Another way to justify the integral closure property is that if a domain has unique factorization of ideals, it is necessarily integrally closed (in fact, it is necessarily a Dedekind domain), as it must locally be a DVR everywhere, and integral closure is a local property. In this sense, to recover a weaker version of unique factorization requires us to impose the condition of integral closure on our ring, which we may again think of as a regularity condition. As the two other conditions for Dedekindness are always satisfied for finitely generated (over $\mathbf Z$) subrings of $ K $, we may take any integrally closed, finitely generated subring and work with it. If we try to take the largest such subring, this must be the integral closure of $ \mathbf Z $ in $ K $.

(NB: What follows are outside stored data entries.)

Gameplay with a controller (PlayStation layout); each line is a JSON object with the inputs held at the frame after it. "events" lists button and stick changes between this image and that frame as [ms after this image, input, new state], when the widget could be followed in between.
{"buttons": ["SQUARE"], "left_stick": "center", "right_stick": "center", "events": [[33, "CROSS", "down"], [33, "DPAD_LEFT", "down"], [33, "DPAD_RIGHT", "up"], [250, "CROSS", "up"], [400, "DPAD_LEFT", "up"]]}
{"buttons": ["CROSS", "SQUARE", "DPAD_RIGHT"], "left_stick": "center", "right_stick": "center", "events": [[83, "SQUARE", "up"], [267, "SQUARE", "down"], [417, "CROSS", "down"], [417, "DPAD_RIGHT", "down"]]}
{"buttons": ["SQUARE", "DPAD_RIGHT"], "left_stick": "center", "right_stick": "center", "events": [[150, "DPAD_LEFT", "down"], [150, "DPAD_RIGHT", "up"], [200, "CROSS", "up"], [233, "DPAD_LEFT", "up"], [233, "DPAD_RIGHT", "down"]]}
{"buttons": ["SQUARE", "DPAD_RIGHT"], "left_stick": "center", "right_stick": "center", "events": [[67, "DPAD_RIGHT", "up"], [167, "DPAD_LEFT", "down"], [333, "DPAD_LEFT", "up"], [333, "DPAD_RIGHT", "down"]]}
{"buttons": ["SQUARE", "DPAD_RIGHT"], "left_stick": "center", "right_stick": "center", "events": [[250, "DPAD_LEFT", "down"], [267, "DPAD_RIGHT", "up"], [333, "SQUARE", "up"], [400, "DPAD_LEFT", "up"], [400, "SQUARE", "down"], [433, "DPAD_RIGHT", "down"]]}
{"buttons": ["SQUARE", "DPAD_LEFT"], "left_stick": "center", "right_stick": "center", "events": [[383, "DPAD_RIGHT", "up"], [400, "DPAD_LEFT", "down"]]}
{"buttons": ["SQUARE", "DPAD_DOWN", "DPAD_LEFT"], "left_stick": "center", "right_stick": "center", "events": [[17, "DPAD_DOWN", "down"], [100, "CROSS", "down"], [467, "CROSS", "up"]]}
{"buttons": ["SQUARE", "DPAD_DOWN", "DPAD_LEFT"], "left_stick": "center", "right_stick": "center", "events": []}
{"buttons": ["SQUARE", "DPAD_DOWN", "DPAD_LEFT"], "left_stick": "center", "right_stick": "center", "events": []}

The short answer to your question is that we don't really care about integral closure in itself, but integral closure (like smoothness) turns out to be a regularity condition that's necessary for your objects to be sufficiently well behaved (in this case, subrings of $ K $ which have unique factorization of ideals). Integral extension, on the other hand, is often the "right" amount to extend the ground ring (precisely, this is the case if every valuation of the ground field extends to a valuation on the larger field, as it is with $ \mathbf Q $ and $ K $) if we care about understanding local behavior.